How do you make a smarter cop? In this model the cop can tell where the robber is but has to get there by walking along the graph. Strategies which try to constantly “retarget” are wasteful, so they propose a strategy wherein the cop periodically retargets to eventually meet the robber. I feel like there is a prediction/learning algorithm or idea embedded in here as well.

• Normalized online learning by Stephane Ross, Paul Mineiro, John Langford. Normalization and data pre-processing is the source of many errors and frustrations in machine learning practice. When features are not normalized with respect to each other, procedures like gradient descent can behave poorly. This paper looks at dealing with data normalization in the algorithm itself, making it “unit free” in a sense. It’s the same kind of weights-update rule that we see in online learning but with a few lines changed. They do an adversarial analysis of the algorithm where the adversary gets to scale the features before the learning algorithm gets the data point. In particular, the adversary gets to choose the covariance of the data.
• On the Optimality of Treating Interference as Noise, by Chunhua Geng, Navid Naderializadeh, A. Salman Avestimehr, and Syed A. Jafar. Suppose I have a $K$-user interference channel with gains $\alpha_{ij}$ between transmitter $i$ and receiver $j$. Then if
$\alpha_{ii} \ge \max_{j \ne i} \alpha_{ij} + \max_{k \ne i} \alpha_{ki}$
then treating interference as noise is optimal in terms of generalized degrees of freedom. I don’t really work on this kind of thing, but it’s so appealing from a sense of symmetry.
• Online Learning under Delayed Feedback, byPooria Joulani, András György, Csaba Szepesvári. This paper is on forecasting algorithms which receive the feedback (e.g. the error) with a delay. Since I’ve been interested in communication with delayed feedback, this seems like a natural learning analogue. They provide ways of modifying existing algorithms to work with delayed feedback — one such method is to run a bunch of predictors in parallel and update them as the feedback is returned. They also propose methods which use partial monitoring and an approach to UCB for bandit problems in the delayed feedback setting.

I came across this sally in the Bayesian/frequentist wars:

In general, the religious Bayesian states that no good and only harm can come from randomized experiments. In principle, he is opposed even to random sampling in opinion polling.
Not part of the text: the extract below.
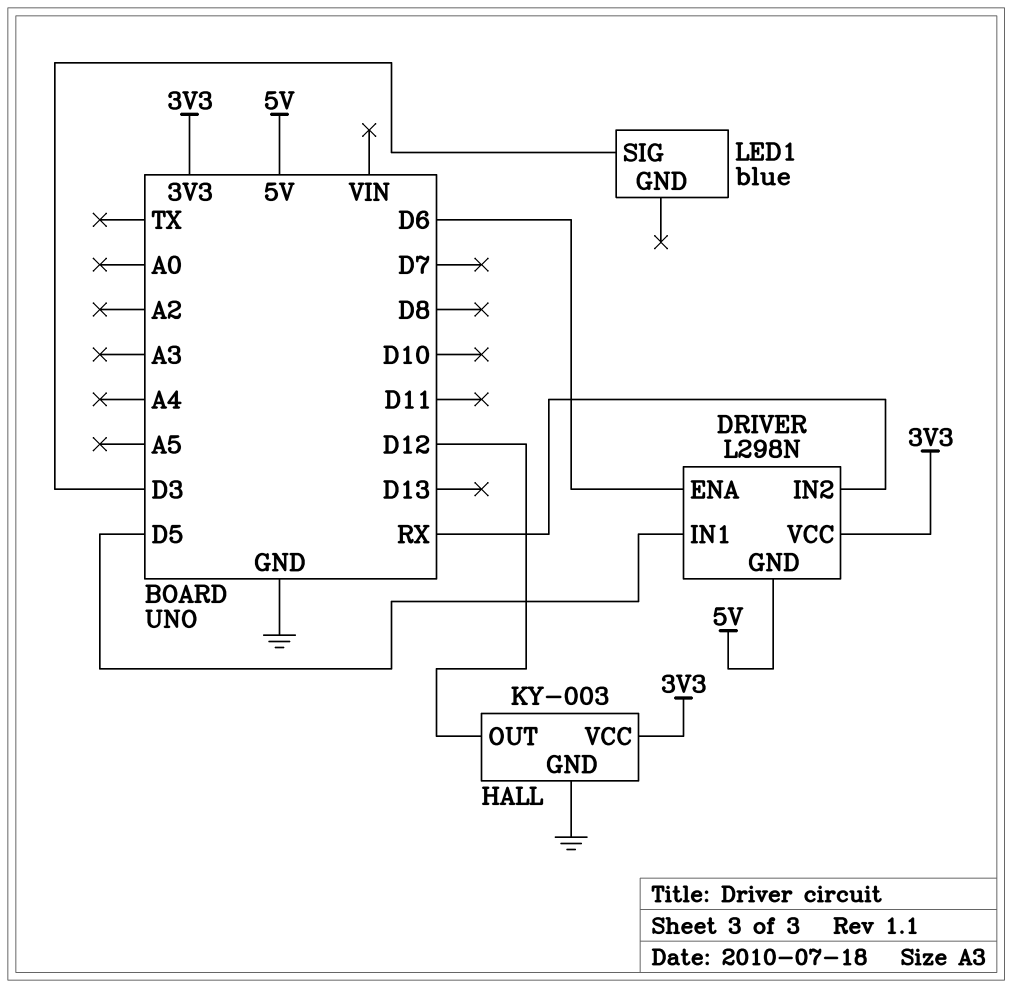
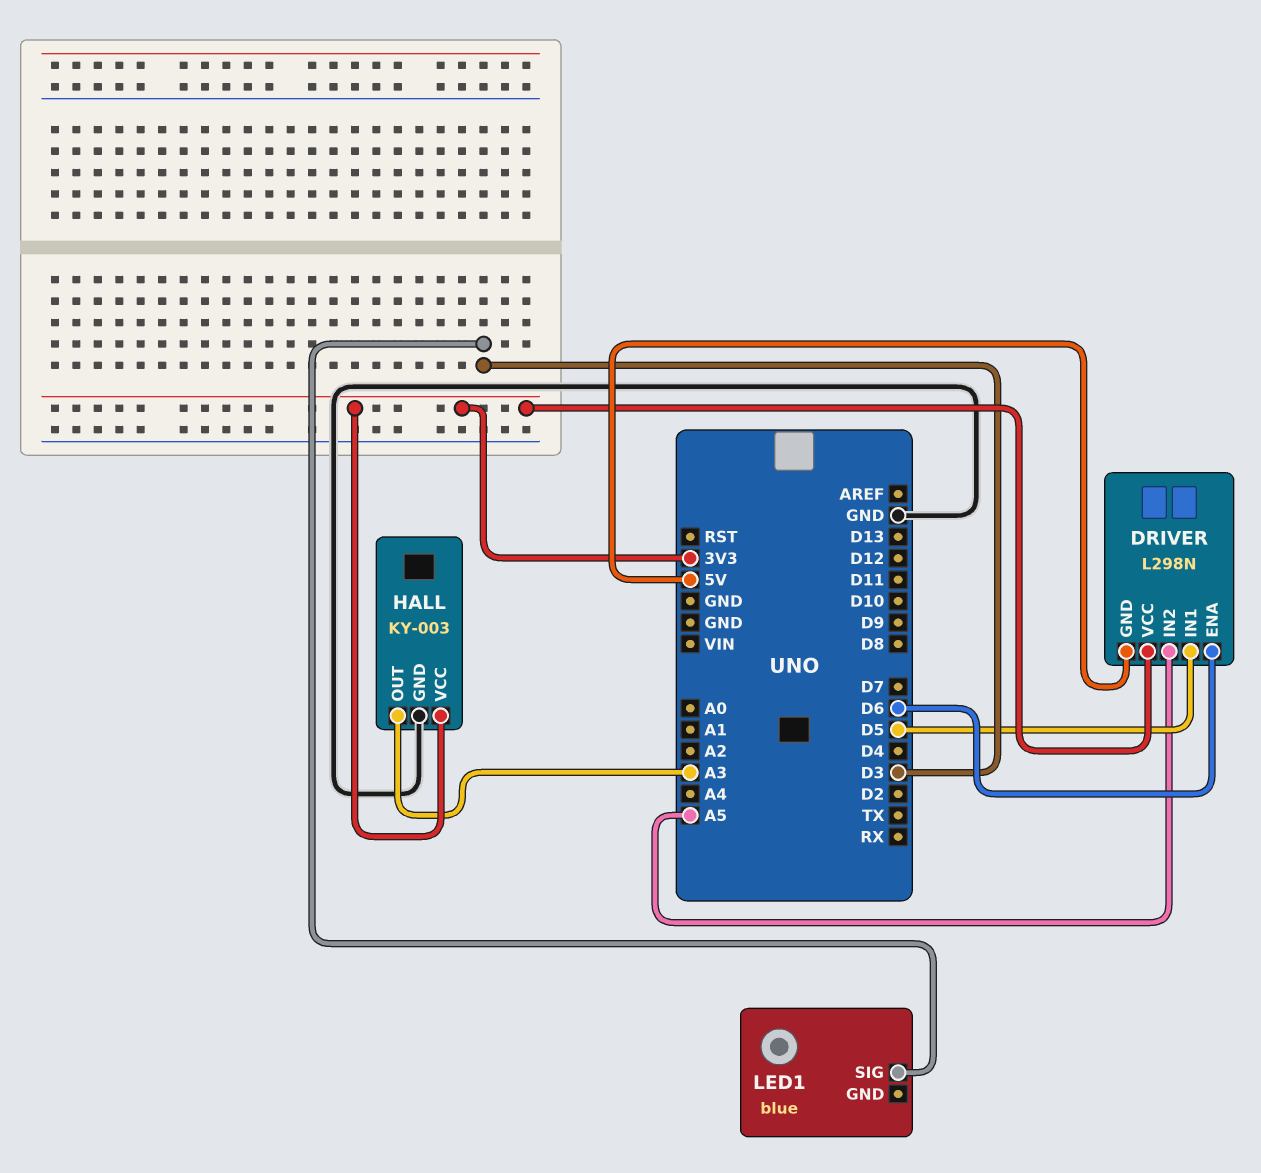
DRIVER pin IN2: RX -> A5
HALL pin OUT: D12 -> A3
However, this principle puts him in untenable computational positions, and a pragmatic Bayesian will often ignore what seems useless design information if there are no obvious quirks in a randomly selected sample.

– Herman Chernoff, Sequential Analysis and Optimal Design, Philadelphia : SIAM, 1972

This doesn’t seem to capture the current state of things, but the upshot here is that Chernoff is calling shenanigans on the “philosophical consistency” of Bayesian statistics.

Sometimes I wonder if what is needed is a Kinsey scale for statistical practice… can one be Bayes-curious?